-- Opening Marker --

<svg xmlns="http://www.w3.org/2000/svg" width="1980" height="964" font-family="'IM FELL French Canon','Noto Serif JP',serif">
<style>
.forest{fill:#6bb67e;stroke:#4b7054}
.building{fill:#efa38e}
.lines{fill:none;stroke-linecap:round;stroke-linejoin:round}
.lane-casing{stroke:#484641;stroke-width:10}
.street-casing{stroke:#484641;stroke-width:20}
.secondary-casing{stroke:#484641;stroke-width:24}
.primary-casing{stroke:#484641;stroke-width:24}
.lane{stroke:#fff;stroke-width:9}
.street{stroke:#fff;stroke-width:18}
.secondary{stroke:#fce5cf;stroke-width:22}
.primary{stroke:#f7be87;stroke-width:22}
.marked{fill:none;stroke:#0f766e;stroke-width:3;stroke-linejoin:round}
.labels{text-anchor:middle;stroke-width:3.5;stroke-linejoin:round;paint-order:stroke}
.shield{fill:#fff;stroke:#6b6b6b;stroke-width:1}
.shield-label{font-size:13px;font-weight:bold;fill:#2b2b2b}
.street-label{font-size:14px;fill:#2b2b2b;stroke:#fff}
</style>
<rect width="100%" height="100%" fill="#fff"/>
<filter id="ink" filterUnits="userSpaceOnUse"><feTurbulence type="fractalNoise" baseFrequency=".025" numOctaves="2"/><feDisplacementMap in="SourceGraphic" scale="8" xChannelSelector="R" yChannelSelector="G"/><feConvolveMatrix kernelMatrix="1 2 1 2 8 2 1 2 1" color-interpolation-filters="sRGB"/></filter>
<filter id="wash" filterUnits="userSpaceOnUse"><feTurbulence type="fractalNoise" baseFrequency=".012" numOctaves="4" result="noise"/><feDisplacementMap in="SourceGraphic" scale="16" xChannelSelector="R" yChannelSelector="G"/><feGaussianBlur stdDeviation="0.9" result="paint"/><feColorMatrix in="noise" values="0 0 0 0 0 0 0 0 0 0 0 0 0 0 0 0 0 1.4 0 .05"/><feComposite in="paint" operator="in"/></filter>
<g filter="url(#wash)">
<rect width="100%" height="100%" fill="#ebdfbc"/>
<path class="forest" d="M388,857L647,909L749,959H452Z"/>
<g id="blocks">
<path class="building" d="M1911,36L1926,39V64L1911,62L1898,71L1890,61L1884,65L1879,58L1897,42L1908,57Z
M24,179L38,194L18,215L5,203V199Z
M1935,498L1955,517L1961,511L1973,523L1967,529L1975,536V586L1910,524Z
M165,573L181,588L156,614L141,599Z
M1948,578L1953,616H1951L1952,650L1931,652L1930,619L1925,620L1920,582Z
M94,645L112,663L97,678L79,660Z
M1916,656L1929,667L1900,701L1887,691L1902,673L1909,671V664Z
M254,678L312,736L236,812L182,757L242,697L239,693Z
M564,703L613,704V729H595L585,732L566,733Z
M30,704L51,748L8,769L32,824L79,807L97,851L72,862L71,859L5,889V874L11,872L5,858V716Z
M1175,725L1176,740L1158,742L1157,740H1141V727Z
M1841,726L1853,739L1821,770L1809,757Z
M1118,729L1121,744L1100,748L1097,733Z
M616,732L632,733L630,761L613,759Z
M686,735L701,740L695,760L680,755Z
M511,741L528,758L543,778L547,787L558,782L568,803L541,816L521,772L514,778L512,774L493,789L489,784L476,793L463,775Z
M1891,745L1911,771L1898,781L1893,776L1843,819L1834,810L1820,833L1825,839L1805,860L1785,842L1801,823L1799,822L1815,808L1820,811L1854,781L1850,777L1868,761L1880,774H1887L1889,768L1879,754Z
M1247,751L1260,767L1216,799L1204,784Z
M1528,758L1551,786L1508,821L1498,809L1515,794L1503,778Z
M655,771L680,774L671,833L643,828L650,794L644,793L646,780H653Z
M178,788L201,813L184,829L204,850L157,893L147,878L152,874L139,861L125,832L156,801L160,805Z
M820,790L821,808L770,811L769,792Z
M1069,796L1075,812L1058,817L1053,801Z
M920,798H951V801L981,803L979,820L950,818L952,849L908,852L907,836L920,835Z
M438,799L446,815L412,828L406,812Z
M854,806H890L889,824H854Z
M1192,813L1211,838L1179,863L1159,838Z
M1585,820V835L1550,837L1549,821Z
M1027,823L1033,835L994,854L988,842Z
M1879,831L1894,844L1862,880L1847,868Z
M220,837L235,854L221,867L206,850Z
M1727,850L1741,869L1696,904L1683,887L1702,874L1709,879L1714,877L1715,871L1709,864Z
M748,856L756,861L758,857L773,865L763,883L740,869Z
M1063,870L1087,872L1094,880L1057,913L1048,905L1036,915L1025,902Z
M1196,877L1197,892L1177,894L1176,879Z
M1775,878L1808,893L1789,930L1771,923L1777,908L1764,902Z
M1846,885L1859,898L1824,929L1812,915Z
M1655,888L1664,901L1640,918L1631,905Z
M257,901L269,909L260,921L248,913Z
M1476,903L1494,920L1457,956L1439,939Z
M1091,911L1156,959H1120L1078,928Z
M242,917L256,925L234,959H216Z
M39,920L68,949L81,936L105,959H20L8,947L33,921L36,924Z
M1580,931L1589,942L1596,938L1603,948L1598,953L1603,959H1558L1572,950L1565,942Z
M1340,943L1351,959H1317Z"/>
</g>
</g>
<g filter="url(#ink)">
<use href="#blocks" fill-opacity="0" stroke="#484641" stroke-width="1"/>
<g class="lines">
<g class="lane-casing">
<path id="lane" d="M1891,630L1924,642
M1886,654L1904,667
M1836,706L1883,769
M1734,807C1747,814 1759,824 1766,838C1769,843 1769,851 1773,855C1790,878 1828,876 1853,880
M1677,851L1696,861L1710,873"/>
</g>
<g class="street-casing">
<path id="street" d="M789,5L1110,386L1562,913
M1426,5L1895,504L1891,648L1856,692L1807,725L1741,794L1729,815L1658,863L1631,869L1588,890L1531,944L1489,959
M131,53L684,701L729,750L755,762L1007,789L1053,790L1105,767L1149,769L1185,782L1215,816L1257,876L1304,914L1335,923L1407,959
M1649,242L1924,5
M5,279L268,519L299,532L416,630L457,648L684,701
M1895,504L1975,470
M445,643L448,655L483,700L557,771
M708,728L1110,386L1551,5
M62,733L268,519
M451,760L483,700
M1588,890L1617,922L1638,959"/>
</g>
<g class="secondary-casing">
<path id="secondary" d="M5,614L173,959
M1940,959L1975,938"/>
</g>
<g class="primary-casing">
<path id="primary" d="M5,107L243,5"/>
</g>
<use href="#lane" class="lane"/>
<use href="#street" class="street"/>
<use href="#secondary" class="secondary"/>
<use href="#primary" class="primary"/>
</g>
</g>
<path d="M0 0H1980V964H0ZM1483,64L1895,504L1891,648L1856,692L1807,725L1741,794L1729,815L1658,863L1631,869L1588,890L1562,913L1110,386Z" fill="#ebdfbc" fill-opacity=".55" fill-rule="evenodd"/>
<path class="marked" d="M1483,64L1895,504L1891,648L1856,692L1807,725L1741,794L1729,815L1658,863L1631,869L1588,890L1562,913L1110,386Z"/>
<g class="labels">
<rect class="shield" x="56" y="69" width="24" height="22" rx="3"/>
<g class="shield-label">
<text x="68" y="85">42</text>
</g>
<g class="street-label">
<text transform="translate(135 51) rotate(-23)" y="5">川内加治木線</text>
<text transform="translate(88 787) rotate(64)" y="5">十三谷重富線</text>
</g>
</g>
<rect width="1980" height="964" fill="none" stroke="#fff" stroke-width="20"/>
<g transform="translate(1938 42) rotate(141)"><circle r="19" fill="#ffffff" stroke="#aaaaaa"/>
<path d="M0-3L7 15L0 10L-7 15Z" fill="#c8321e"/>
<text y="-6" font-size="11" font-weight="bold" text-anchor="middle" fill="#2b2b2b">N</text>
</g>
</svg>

-- Closing Marker --

### EXERCISE DETAILS
Would you give the material above again, complete and exact?

### RESPONSE
<svg xmlns="http://www.w3.org/2000/svg" width="1980" height="964" font-family="'IM FELL French Canon','Noto Serif JP',serif">
<style>
.forest{fill:#6bb67e;stroke:#4b7054}
.building{fill:#efa38e}
.lines{fill:none;stroke-linecap:round;stroke-linejoin:round}
.lane-casing{stroke:#484641;stroke-width:10}
.street-casing{stroke:#484641;stroke-width:20}
.secondary-casing{stroke:#484641;stroke-width:24}
.primary-casing{stroke:#484641;stroke-width:24}
.lane{stroke:#fff;stroke-width:9}
.street{stroke:#fff;stroke-width:18}
.secondary{stroke:#fce5cf;stroke-width:22}
.primary{stroke:#f7be87;stroke-width:22}
.marked{fill:none;stroke:#0f766e;stroke-width:3;stroke-linejoin:round}
.labels{text-anchor:middle;stroke-width:3.5;stroke-linejoin:round;paint-order:stroke}
.shield{fill:#fff;stroke:#6b6b6b;stroke-width:1}
.shield-label{font-size:13px;font-weight:bold;fill:#2b2b2b}
.street-label{font-size:14px;fill:#2b2b2b;stroke:#fff}
</style>
<rect width="100%" height="100%" fill="#fff"/>
<filter id="ink" filterUnits="userSpaceOnUse"><feTurbulence type="fractalNoise" baseFrequency=".025" numOctaves="2"/><feDisplacementMap in="SourceGraphic" scale="8" xChannelSelector="R" yChannelSelector="G"/><feConvolveMatrix kernelMatrix="1 2 1 2 8 2 1 2 1" color-interpolation-filters="sRGB"/></filter>
<filter id="wash" filterUnits="userSpaceOnUse"><feTurbulence type="fractalNoise" baseFrequency=".012" numOctaves="4" result="noise"/><feDisplacementMap in="SourceGraphic" scale="16" xChannelSelector="R" yChannelSelector="G"/><feGaussianBlur stdDeviation="0.9" result="paint"/><feColorMatrix in="noise" values="0 0 0 0 0 0 0 0 0 0 0 0 0 0 0 0 0 1.4 0 .05"/><feComposite in="paint" operator="in"/></filter>
<g filter="url(#wash)">
<rect width="100%" height="100%" fill="#ebdfbc"/>
<path class="forest" d="M388,857L647,909L749,959H452Z"/>
<g id="blocks">
<path class="building" d="M1911,36L1926,39V64L1911,62L1898,71L1890,61L1884,65L1879,58L1897,42L1908,57Z
M24,179L38,194L18,215L5,203V199Z
M1935,498L1955,517L1961,511L1973,523L1967,529L1975,536V586L1910,524Z
M165,573L181,588L156,614L141,599Z
M1948,578L1953,616H1951L1952,650L1931,652L1930,619L1925,620L1920,582Z
M94,645L112,663L97,678L79,660Z
M1916,656L1929,667L1900,701L1887,691L1902,673L1909,671V664Z
M254,678L312,736L236,812L182,757L242,697L239,693Z
M564,703L613,704V729H595L585,732L566,733Z
M30,704L51,748L8,769L32,824L79,807L97,851L72,862L71,859L5,889V874L11,872L5,858V716Z
M1175,725L1176,740L1158,742L1157,740H1141V727Z
M1841,726L1853,739L1821,770L1809,757Z
M1118,729L1121,744L1100,748L1097,733Z
M616,732L632,733L630,761L613,759Z
M686,735L701,740L695,760L680,755Z
M511,741L528,758L543,778L547,787L558,782L568,803L541,816L521,772L514,778L512,774L493,789L489,784L476,793L463,775Z
M1891,745L1911,771L1898,781L1893,776L1843,819L1834,810L1820,833L1825,839L1805,860L1785,842L1801,823L1799,822L1815,808L1820,811L1854,781L1850,777L1868,761L1880,774H1887L1889,768L1879,754Z
M1247,751L1260,767L1216,799L1204,784Z
M1528,758L1551,786L1508,821L1498,809L1515,794L1503,778Z
M655,771L680,774L671,833L643,828L650,794L644,793L646,780H653Z
M178,788L201,813L184,829L204,850L157,893L147,878L152,874L139,861L125,832L156,801L160,805Z
M820,790L821,808L770,811L769,792Z
M1069,796L1075,812L1058,817L1053,801Z
M920,798H951V801L981,803L979,820L950,818L952,849L908,852L907,836L920,835Z
M438,799L446,815L412,828L406,812Z
M854,806H890L889,824H854Z
M1192,813L1211,838L1179,863L1159,838Z
M1585,820V835L1550,837L1549,821Z
M1027,823L1033,835L994,854L988,842Z
M1879,831L1894,844L1862,880L1847,868Z
M220,837L235,854L221,867L206,850Z
M1727,850L1741,869L1696,904L1683,887L1702,874L1709,879L1714,877L1715,871L1709,864Z
M748,856L756,861L758,857L773,865L763,883L740,869Z
M1063,870L1087,872L1094,880L1057,913L1048,905L1036,915L1025,902Z
M1196,877L1197,892L1177,894L1176,879Z
M1775,878L1808,893L1789,930L1771,923L1777,908L1764,902Z
M1846,885L1859,898L1824,929L1812,915Z
M1655,888L1664,901L1640,918L1631,905Z
M257,901L269,909L260,921L248,913Z
M1476,903L1494,920L1457,956L1439,939Z
M1091,911L1156,959H1120L1078,928Z
M242,917L256,925L234,959H216Z
M39,920L68,949L81,936L105,959H20L8,947L33,921L36,924Z
M1580,931L1589,942L1596,938L1603,948L1598,953L1603,959H1558L1572,950L1565,942Z
M1340,943L1351,959H1317Z"/>
</g>
</g>
<g filter="url(#ink)">
<use href="#blocks" fill-opacity="0" stroke="#484641" stroke-width="1"/>
<g class="lines">
<g class="lane-casing">
<path id="lane" d="M1891,630L1924,642
M1886,654L1904,667
M1836,706L1883,769
M1734,807C1747,814 1759,824 1766,838C1769,843 1769,851 1773,855C1790,878 1828,876 1853,880
M1677,851L1696,861L1710,873"/>
</g>
<g class="street-casing">
<path id="street" d="M789,5L1110,386L1562,913
M1426,5L1895,504L1891,648L1856,692L1807,725L1741,794L1729,815L1658,863L1631,869L1588,890L1531,944L1489,959
M131,53L684,701L729,750L755,762L1007,789L1053,790L1105,767L1149,769L1185,782L1215,816L1257,876L1304,914L1335,923L1407,959
M1649,242L1924,5
M5,279L268,519L299,532L416,630L457,648L684,701
M1895,504L1975,470
M445,643L448,655L483,700L557,771
M708,728L1110,386L1551,5
M62,733L268,519
M451,760L483,700
M1588,890L1617,922L1638,959"/>
</g>
<g class="secondary-casing">
<path id="secondary" d="M5,614L173,959
M1940,959L1975,938"/>
</g>
<g class="primary-casing">
<path id="primary" d="M5,107L243,5"/>
</g>
<use href="#lane" class="lane"/>
<use href="#street" class="street"/>
<use href="#secondary" class="secondary"/>
<use href="#primary" class="primary"/>
</g>
</g>
<path d="M0 0H1980V964H0ZM1483,64L1895,504L1891,648L1856,692L1807,725L1741,794L1729,815L1658,863L1631,869L1588,890L1562,913L1110,386Z" fill="#ebdfbc" fill-opacity=".55" fill-rule="evenodd"/>
<path class="marked" d="M1483,64L1895,504L1891,648L1856,692L1807,725L1741,794L1729,815L1658,863L1631,869L1588,890L1562,913L1110,386Z"/>
<g class="labels">
<rect class="shield" x="56" y="69" width="24" height="22" rx="3"/>
<g class="shield-label">
<text x="68" y="85">42</text>
</g>
<g class="street-label">
<text transform="translate(135 51) rotate(-23)" y="5">川内加治木線</text>
<text transform="translate(88 787) rotate(64)" y="5">十三谷重富線</text>
</g>
</g>
<rect width="1980" height="964" fill="none" stroke="#fff" stroke-width="20"/>
<g transform="translate(1938 42) rotate(141)"><circle r="19" fill="#ffffff" stroke="#aaaaaa"/>
<path d="M0-3L7 15L0 10L-7 15Z" fill="#c8321e"/>
<text y="-6" font-size="11" font-weight="bold" text-anchor="middle" fill="#2b2b2b">N</text>
</g>
</svg>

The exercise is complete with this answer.